Cycling Underground Railroad routes

Legend says two stations of the Underground Railroad existed in Hancock County: one at the Emmick Plantation house west of Hawesville and the historic Fern Creek home, which burned several years ago. One common denominator existed for both of these stations: they sat on the banks of the Ohio River. Byron Emmick said he heard stories all of his life about the plantation house serving as a stop on the Underground Railroad.

Also, stories say the cave behind the Fern Creek house in Hawesville housed escaped slaves traveling routes on their way to freedom.

Recently local Pam Bolen encountered a cyclist named Mark Shelley on River Road west of Hawesville, stopped to chat with him and discovered he was cycling one of the Underground Railroad routes. Shelley told Bolen River Road follows part of an old Underground Railroad route to Ohio.

A map of the various Underground Railroad routes shows one that started in Louisiana that passed through Hancock County. The route followed along the Ohio River to Cincinnati and turned north through Ohio to Canada.

So, the local legend that two Underground Railroad stops existed in Hancock County does contain some plausibility. A picture presumably taken in the 1800s shows a plantation style house in Jessamine County, similar to the Emmick Plantation home, serving as a safe house one on one of the routes.

Shelley passed through Hancock County while taking a bicycle tour called Cycling the Underground Railroad. Shelley is part owner of a business called Shelley Brothers Cycling Adventures.

The Underground Railroad arose as a means of circumventing the Fugitive Slave Act, enacted by the U.S. Congress in 1850. This law mandated escaped slaves be sent back to their owners, even if they were in a free state. According to the act, the federal government assumed the responsibility for finding and returning escaped slaves to their former owners. The government also assumed responsibility to try escaped slaves.

The Underground Railroad developed in the United States prior to the American Civil War, and like a railroad system it contained various routes from slave holding states to the north and eventually to Canada.

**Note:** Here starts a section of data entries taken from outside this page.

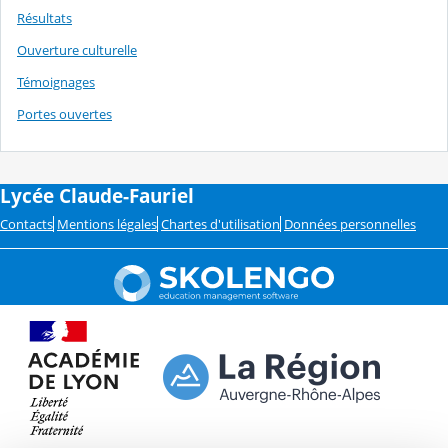
Résultats
Ouverture culturelle
Témoignages
Portes ouvertes
Lycée Claude-Fauriel
Contacts
Mentions légales
Chartes d'utilisation
Données personnelles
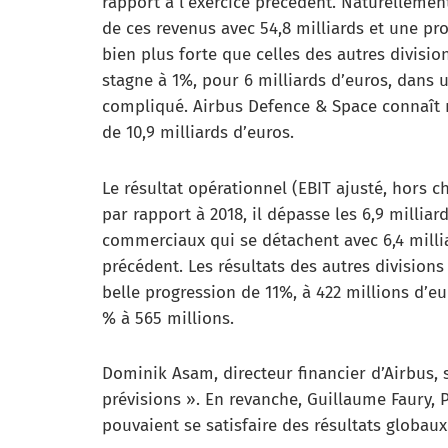
rapport à l’exercice précédent. Naturellemen
de ces revenus avec 54,8 milliards et une prog
bien plus forte que celles des autres divisio
stagne à 1%, pour 6 milliards d’euros, dans
compliqué. Airbus Defence & Space connaît mê
de 10,9 milliards d’euros.
Le résultat opérationnel (EBIT ajusté, hors 
par rapport à 2018, il dépasse les 6,9 milliar
commerciaux qui se détachent avec 6,4 millia
précédent. Les résultats des autres divisions
belle progression de 11%, à 422 millions d’eur
% à 565 millions.
Dominik Asam, directeur financier d’Airbus, s’
prévisions ». En revanche, Guillaume Faury, 
pouvaient se satisfaire des résultats globau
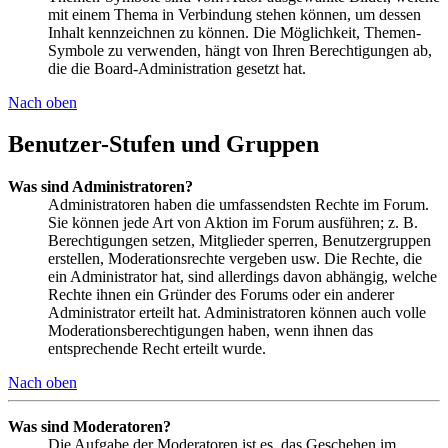
mit einem Thema in Verbindung stehen können, um dessen
Inhalt kennzeichnen zu können. Die Möglichkeit, Themen-
Symbole zu verwenden, hängt von Ihren Berechtigungen ab,
die die Board-Administration gesetzt hat.
Nach oben
Benutzer-Stufen und Gruppen
Was sind Administratoren?
Administratoren haben die umfassendsten Rechte im Forum.
Sie können jede Art von Aktion im Forum ausführen; z. B.
Berechtigungen setzen, Mitglieder sperren, Benutzergruppen
erstellen, Moderationsrechte vergeben usw. Die Rechte, die
ein Administrator hat, sind allerdings davon abhängig, welche
Rechte ihnen ein Gründer des Forums oder ein anderer
Administrator erteilt hat. Administratoren können auch volle
Moderationsberechtigungen haben, wenn ihnen das
entsprechende Recht erteilt wurde.
Nach oben
Was sind Moderatoren?
Die Aufgabe der Moderatoren ist es, das Geschehen im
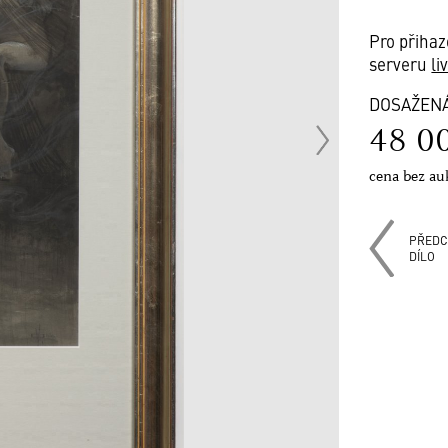
Pro přihaz
serveru
li
DOSAŽEN
48 0
cena bez au
PŘEDC
DÍLO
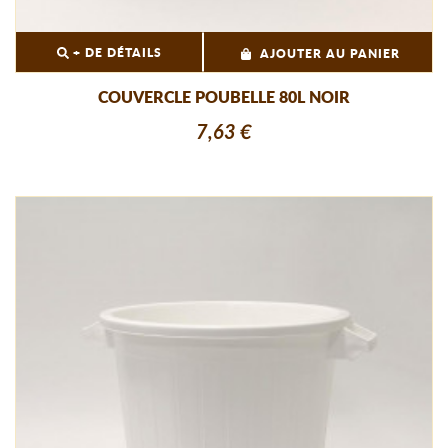
+ DE DÉTAILS
AJOUTER AU PANIER
COUVERCLE POUBELLE 80L NOIR
7,63 €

Though not a real railroad system, the organizers used railroad terminology to help disguise their true mission. They called their escape routes “lines”, safe houses, like Fern Creek and the Emmick Plantation house were called “stations”, they called the people running the stations “conductors” and they called the escaping slaves “packages” or “freight”.

Though estimates vary, between 40,000 to 100,000 slaves fled the south to freedom via the Underground Railroad. People from all walks of life worked on the various escape routes from the south. The list includes former slaves, abolitionists, philanthropists and several church leaders. One of the more famous “conductors” on the Underground Railroad was Harriet Tubman.

Born in Maryland in 1820, Tubman escaped slavery in 1849 when she heard rumors her owner planned to sell her. She made her way to Philadelphia, Pennsylvania and later to Baltimore, Maryland where she helped her sister and her two children escape. This success launched Tubman’s “conductor” career, and history says she made approximately 13 trips into Maryland to bring out slaves.

Over the years she helped approximately 70 slaves gain freedom.
Tubman’s success at helping slaves escape raised the ire of southern slave owners, and they placed a bounty for her capture. The bounty reached upwards of $40,000, and incredibly large sum of money in the mid-1800s. Though an astronomical bounty existed for her capture, she managed to evade these attempts to stop her and continued her work to bring slaves to freedom.